**TASK ITEM**
Can you write out everything from the line containing "To the nearest" down to the end of the records below, swapping "slice" for "wedge", changing nothing else and leaving out the pictures?

**PROVIDED DATA**
----

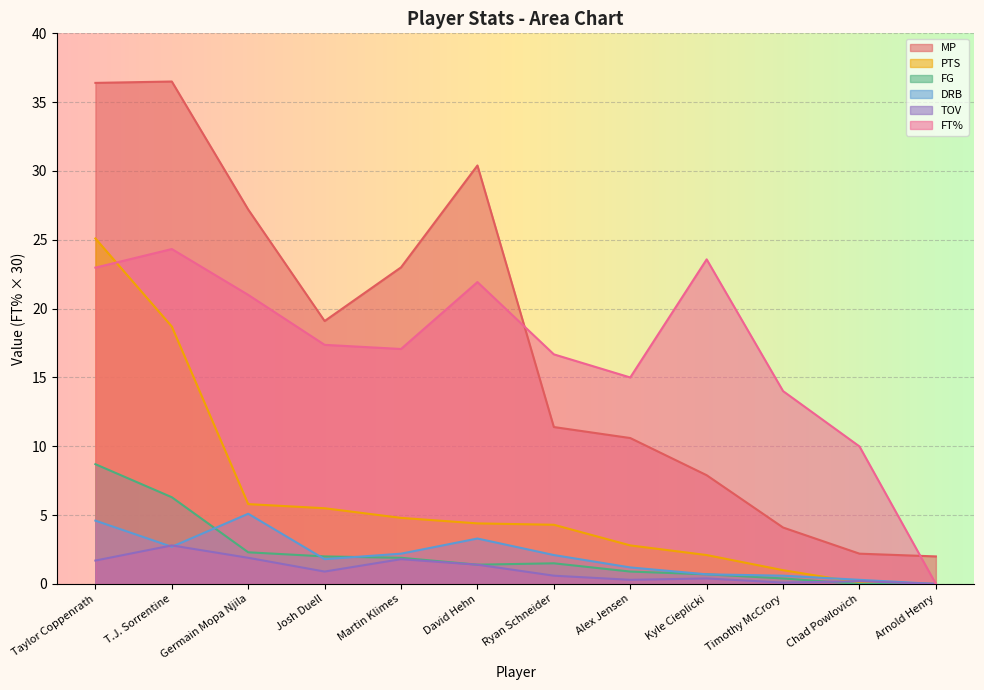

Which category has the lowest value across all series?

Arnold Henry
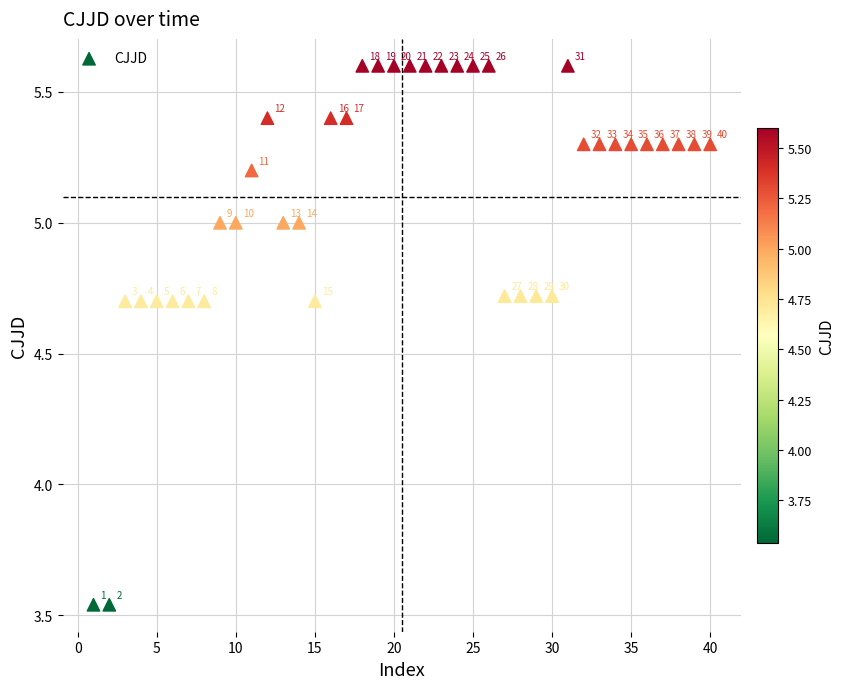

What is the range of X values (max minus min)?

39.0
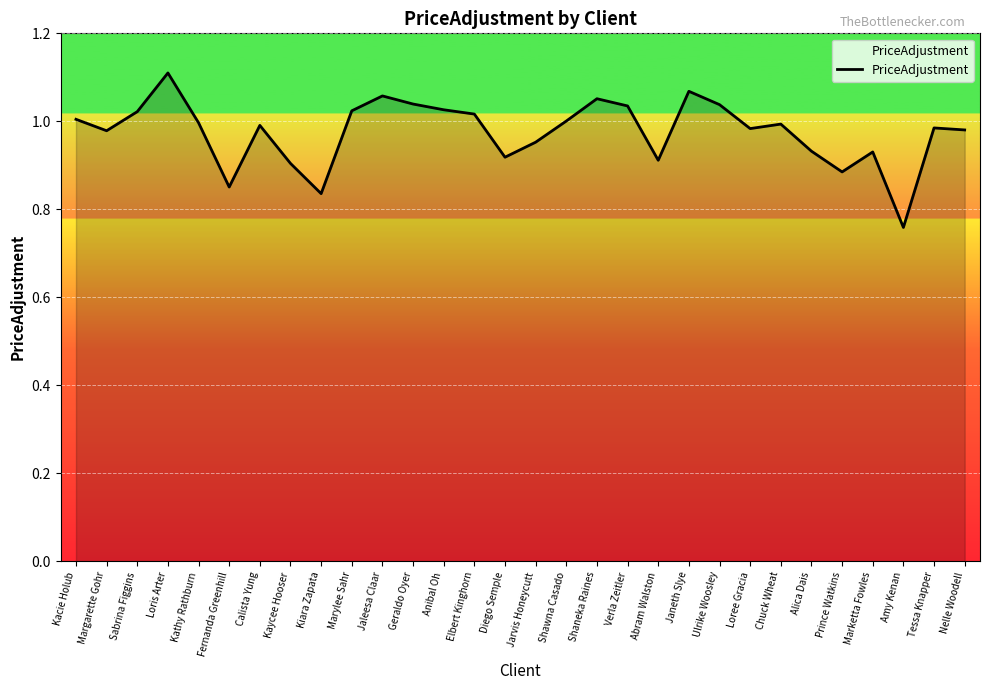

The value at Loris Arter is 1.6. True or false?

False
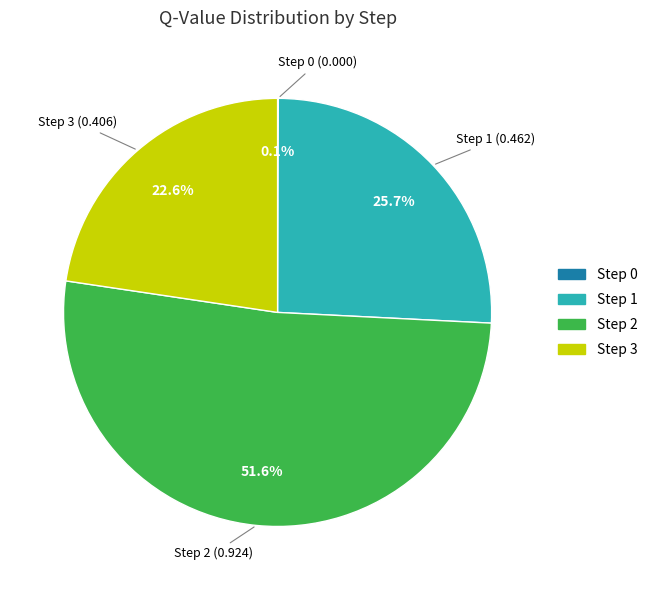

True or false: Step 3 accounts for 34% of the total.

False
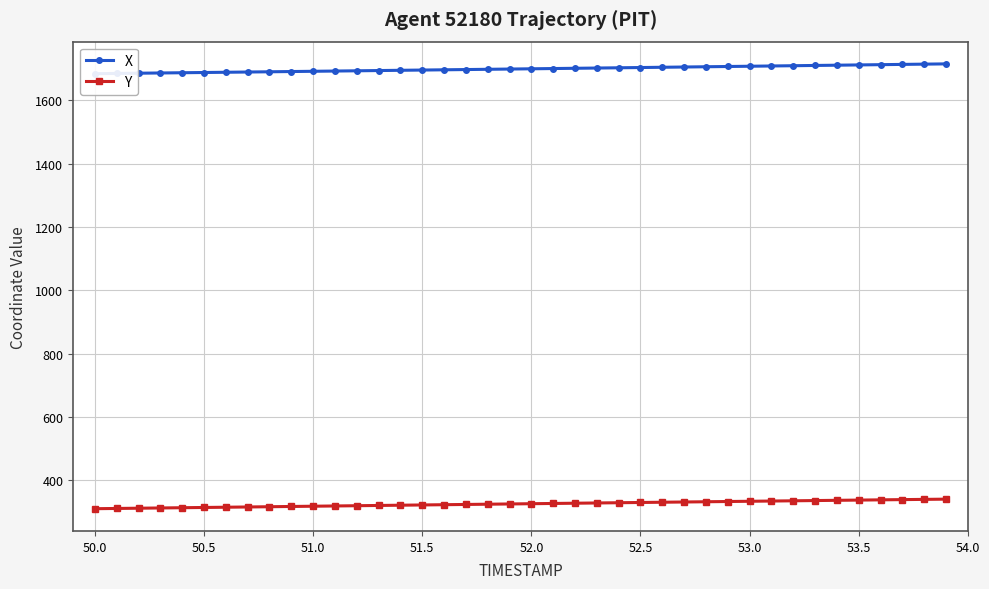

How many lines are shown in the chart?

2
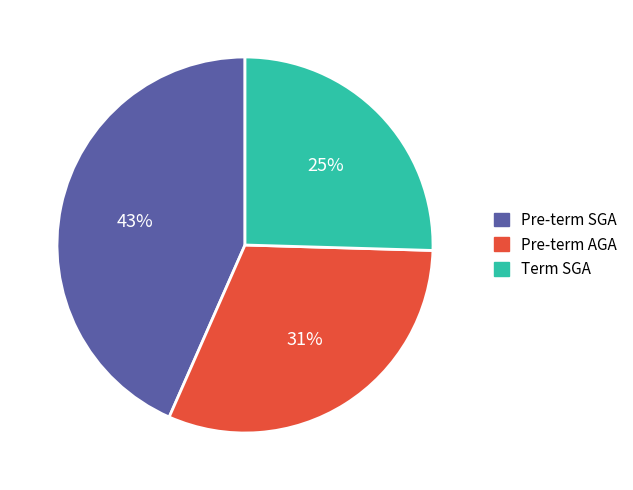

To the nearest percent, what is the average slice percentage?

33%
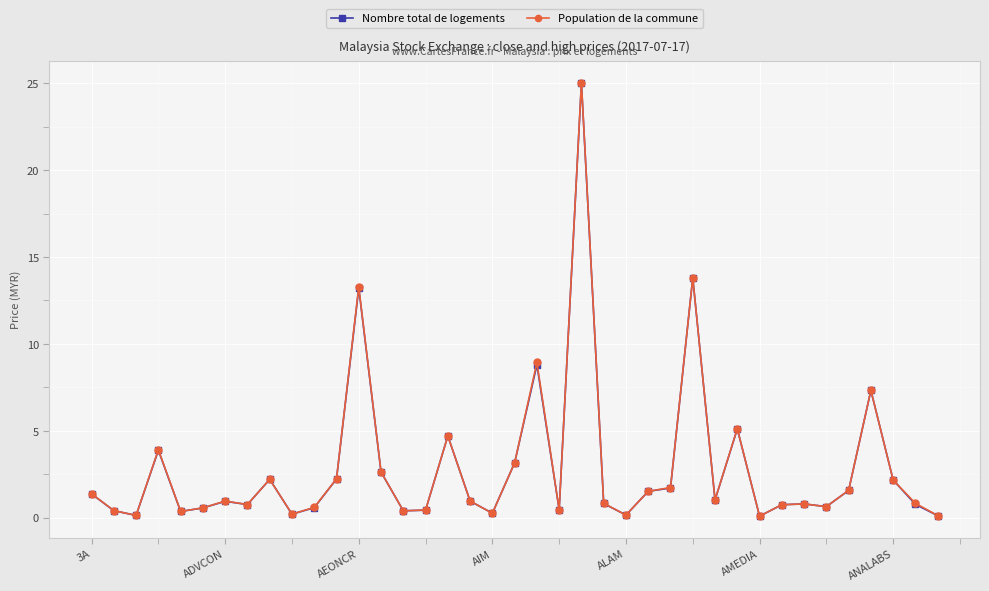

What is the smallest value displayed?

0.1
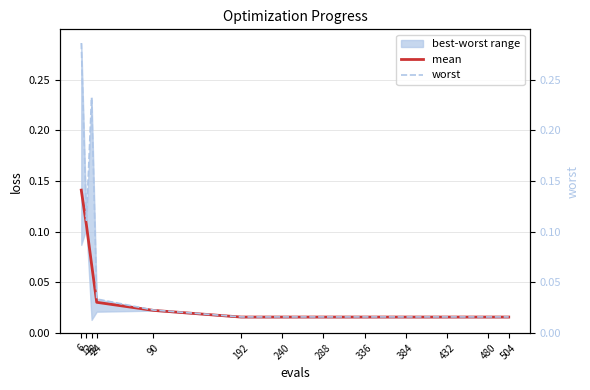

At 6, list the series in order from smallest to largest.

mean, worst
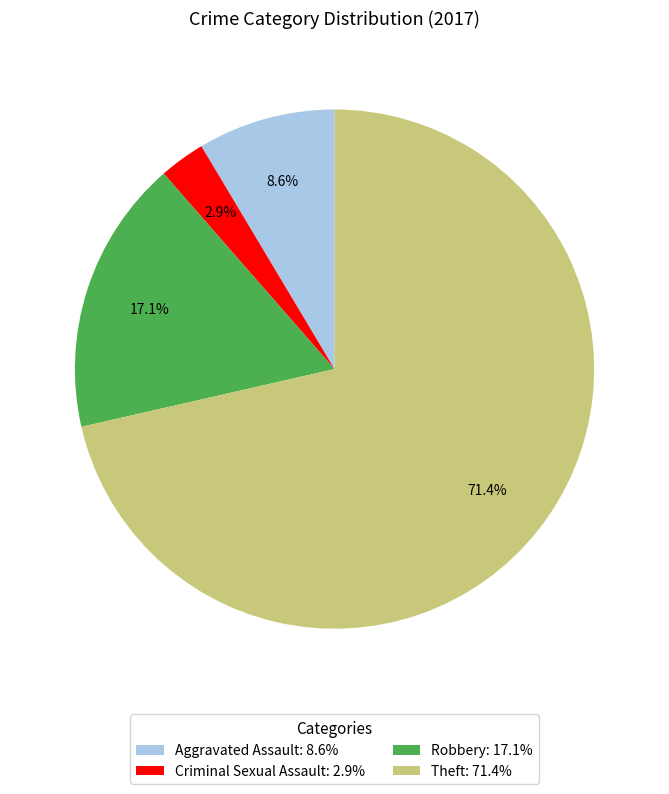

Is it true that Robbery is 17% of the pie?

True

----

**RESULT FOR THIS EXERCISE**
To the nearest percent, what is the average wedge percentage?

33%

What is the smallest value displayed?

0.1

At 6, list the series in order from smallest to largest.

mean, worst

Is it true that Robbery is 17% of the pie?

True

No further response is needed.